Musical Heritage Historical Entity Linking
Arianna Graciotti, Nicolas Lazzari, Valentina Presutti, Rocco Tripodi
TL;DR
The paper addresses the challenge of Historical Entity Linking by introducing MHERCL, a gold-standard benchmark derived from historical music periodicals that emphasizes long-tail and NIL entities. It proposes two methods—an unsupervised Entity Linking Dynamics (ELD) model and a Constrained-BLINK (C-BLINK) that uses Wikidata-based time and type constraints—to mitigate OCR noise and temporal/domain shifts. Empirical results show that standard SotA linkers struggle on HEL, while incorporating plausibility constraints and NIL handling yields substantial gains, with large-language models offering strong complementary performance.

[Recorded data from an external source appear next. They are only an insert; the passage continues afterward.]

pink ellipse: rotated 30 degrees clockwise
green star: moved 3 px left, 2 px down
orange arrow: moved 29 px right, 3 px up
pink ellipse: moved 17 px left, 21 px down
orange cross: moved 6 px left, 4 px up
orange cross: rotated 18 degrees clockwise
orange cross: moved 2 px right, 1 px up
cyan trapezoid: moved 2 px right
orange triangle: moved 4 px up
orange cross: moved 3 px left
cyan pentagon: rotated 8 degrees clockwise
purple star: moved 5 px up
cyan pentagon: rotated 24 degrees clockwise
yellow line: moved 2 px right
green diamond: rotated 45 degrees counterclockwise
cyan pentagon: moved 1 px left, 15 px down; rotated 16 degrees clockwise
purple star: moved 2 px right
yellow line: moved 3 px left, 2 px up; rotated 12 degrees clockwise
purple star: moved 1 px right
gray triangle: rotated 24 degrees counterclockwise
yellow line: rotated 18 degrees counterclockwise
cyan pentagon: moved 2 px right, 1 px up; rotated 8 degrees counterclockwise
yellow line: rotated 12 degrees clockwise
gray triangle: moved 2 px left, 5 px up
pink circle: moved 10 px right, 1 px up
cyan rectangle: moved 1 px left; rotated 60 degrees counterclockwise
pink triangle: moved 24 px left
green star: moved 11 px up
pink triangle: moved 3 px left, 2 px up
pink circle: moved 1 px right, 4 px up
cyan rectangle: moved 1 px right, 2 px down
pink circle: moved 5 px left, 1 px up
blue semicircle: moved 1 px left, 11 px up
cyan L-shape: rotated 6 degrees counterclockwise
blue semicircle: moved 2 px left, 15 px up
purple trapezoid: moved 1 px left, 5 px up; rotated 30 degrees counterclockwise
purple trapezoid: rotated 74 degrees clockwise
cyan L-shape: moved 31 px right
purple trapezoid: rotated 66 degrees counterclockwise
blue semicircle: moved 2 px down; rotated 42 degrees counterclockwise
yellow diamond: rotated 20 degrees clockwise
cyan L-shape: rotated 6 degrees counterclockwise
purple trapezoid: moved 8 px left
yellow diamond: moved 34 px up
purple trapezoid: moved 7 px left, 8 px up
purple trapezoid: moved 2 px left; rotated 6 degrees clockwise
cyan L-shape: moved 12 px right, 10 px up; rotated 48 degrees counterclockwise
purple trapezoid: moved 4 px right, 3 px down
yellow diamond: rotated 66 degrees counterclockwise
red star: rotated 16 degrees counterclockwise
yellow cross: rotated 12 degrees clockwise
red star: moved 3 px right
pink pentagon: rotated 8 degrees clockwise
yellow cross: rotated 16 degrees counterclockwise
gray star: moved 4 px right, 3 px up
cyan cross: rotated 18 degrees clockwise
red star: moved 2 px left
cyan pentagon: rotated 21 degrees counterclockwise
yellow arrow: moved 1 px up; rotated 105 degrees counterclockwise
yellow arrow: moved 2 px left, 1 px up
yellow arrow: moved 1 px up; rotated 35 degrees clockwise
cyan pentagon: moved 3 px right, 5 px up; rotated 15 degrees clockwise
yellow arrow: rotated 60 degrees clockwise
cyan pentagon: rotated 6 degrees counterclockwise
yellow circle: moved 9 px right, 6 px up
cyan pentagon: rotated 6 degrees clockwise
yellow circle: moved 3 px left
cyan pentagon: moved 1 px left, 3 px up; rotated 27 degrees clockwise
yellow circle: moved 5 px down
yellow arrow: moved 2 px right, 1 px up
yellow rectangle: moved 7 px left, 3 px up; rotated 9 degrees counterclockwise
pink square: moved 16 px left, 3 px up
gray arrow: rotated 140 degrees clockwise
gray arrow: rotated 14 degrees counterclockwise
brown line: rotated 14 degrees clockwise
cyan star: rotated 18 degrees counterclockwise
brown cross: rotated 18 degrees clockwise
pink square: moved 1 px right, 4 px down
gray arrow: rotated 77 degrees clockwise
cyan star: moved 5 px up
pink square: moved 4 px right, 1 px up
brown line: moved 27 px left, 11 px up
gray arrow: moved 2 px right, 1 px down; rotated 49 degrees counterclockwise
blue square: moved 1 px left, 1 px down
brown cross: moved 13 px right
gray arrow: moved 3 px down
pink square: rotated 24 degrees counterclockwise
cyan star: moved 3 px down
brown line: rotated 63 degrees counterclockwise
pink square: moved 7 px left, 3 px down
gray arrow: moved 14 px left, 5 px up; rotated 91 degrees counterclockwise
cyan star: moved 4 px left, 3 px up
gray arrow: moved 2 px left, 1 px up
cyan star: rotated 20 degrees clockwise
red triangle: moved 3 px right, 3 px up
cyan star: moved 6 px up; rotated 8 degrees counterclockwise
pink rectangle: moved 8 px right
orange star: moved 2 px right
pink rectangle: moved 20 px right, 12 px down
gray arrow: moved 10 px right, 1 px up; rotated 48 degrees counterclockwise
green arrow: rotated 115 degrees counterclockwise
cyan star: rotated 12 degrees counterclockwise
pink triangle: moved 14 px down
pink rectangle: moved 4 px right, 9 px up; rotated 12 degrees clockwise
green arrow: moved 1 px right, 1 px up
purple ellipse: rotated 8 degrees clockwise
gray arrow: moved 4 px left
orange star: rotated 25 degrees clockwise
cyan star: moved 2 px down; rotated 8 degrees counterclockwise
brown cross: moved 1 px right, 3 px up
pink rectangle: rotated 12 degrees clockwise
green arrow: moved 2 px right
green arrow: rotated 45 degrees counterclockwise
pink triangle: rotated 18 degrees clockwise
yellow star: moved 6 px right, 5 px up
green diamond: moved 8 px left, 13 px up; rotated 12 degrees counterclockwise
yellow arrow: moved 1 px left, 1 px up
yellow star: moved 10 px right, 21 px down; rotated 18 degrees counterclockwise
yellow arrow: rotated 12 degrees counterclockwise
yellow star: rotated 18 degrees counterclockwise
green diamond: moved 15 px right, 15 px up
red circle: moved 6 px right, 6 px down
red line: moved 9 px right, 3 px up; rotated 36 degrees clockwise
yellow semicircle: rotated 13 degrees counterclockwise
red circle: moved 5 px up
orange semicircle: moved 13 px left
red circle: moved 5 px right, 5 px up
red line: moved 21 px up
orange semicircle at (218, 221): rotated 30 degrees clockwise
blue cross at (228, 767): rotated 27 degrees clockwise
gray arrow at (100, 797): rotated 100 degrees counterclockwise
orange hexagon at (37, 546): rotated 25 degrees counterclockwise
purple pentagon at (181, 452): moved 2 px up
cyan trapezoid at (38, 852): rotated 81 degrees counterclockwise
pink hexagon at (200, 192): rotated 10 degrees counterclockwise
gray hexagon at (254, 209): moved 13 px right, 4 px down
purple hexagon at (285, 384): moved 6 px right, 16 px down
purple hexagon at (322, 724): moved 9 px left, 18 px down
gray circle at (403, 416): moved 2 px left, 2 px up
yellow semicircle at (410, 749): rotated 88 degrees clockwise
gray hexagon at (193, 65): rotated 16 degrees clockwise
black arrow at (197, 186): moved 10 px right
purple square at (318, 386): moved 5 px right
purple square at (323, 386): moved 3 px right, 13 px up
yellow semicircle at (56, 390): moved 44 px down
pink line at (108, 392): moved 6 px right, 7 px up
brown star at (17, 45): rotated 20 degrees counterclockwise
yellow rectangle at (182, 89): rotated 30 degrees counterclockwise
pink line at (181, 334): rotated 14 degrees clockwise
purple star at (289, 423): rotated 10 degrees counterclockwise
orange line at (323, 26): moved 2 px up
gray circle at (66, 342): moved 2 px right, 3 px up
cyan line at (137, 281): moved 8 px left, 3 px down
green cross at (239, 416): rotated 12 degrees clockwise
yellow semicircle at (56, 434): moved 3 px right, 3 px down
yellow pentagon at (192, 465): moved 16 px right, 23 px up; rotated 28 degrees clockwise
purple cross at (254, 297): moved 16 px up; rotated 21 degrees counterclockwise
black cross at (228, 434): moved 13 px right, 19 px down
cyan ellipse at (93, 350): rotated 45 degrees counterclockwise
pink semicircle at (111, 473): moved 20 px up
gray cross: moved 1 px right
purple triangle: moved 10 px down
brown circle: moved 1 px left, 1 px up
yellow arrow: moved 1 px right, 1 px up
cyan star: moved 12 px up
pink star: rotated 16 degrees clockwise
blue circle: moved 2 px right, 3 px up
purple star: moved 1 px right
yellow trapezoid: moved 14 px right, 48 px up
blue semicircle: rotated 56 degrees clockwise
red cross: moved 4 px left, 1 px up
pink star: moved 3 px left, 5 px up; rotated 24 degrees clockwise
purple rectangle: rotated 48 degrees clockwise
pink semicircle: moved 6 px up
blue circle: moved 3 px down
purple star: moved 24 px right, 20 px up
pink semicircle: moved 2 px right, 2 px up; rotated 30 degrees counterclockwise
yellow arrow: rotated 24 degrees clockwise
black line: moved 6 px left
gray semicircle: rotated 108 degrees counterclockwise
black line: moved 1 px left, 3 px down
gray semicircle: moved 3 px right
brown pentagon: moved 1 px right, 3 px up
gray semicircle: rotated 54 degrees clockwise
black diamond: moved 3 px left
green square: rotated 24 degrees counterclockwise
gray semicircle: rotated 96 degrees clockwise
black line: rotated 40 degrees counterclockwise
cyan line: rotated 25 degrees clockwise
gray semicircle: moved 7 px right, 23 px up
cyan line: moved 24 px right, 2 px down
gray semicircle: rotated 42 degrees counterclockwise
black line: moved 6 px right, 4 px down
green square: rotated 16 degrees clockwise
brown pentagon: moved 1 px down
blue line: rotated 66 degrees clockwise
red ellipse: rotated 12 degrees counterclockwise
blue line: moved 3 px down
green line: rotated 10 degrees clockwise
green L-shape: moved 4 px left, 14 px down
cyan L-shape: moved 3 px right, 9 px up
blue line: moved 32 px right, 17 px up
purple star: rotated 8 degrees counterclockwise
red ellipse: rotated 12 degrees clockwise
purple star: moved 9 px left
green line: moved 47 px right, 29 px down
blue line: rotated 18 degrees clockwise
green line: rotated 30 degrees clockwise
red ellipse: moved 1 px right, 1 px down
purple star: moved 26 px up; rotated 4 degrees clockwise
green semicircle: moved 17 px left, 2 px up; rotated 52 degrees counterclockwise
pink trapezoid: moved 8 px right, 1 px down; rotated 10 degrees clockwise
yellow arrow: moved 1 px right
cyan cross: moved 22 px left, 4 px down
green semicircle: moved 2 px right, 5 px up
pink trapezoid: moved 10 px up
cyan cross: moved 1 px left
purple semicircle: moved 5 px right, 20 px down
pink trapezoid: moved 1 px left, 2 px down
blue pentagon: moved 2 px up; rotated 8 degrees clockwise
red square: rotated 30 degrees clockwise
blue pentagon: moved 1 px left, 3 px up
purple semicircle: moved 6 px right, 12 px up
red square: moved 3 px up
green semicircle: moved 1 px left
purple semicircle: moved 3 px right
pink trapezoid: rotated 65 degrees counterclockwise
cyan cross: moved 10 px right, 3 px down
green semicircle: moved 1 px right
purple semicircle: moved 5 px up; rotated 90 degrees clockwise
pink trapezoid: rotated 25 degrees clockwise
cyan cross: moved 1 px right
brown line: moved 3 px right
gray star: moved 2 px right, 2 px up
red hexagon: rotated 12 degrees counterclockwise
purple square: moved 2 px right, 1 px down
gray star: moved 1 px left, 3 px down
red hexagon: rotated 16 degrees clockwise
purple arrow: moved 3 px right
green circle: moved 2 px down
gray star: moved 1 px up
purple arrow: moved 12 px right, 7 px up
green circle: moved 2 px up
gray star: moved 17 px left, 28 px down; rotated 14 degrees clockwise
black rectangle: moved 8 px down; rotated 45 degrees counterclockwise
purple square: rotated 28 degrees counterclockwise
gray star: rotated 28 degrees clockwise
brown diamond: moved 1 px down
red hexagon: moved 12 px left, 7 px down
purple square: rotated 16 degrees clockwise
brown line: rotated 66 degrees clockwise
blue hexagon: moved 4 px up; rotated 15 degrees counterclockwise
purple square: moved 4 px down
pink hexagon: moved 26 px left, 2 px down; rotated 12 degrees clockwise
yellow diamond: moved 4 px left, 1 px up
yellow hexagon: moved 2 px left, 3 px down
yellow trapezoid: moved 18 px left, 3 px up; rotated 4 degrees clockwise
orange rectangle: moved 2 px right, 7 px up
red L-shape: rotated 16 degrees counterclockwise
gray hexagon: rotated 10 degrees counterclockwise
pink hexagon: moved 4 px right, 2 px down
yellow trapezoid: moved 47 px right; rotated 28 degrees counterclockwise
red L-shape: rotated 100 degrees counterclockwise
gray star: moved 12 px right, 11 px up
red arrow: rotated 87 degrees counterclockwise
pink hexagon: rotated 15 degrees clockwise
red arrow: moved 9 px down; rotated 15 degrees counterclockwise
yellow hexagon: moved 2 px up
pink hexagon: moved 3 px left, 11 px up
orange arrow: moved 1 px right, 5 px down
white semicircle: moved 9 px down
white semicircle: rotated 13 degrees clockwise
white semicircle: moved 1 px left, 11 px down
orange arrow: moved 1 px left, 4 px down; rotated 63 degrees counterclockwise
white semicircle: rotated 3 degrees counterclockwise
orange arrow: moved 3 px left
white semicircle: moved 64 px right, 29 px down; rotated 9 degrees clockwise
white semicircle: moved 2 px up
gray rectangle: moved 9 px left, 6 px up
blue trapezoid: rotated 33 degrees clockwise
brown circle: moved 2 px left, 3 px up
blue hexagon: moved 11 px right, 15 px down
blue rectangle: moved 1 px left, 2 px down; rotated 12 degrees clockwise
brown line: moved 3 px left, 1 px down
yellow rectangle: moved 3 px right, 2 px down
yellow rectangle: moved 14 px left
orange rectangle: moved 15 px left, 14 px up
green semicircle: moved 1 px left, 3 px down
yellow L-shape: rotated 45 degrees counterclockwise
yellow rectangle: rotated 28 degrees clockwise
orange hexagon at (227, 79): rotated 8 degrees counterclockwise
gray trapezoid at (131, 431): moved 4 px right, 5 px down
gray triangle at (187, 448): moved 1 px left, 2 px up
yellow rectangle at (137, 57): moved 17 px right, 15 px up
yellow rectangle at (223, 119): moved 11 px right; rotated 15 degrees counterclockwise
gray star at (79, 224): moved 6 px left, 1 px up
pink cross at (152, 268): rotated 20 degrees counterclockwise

The work demonstrates that NIL-aware, knowledge-graph-constrained retrieval methods plus unsupervised game-theoretic disambiguation can robustly link historical mentions to KB entities, providing valuable tools for historical knowledge extraction and long-tail EL research.
Abstract
Linking named entities occurring in text to their corresponding entity in a Knowledge Base (KB) is challenging, especially when dealing with historical texts. In this work, we introduce Musical Heritage named Entities Recognition, Classification and Linking (MHERCL), a novel benchmark consisting of manually annotated sentences extrapolated from historical periodicals of the music domain. MHERCL contains named entities under-represented or absent in the most famous KBs. We experiment with several State-of-the-Art models on the Entity Linking (EL) task and show that MHERCL is a challenging dataset for all of them. We propose a novel unsupervised EL model and a method to extend supervised entity linkers by using Knowledge Graphs (KGs) to tackle the main difficulties posed by historical documents. Our experiments reveal that relying on unsupervised techniques and improving models with logical constraints based on KGs and heuristics to predict NIL entities (entities not represented in the KB of reference) results in better EL performance on historical documents.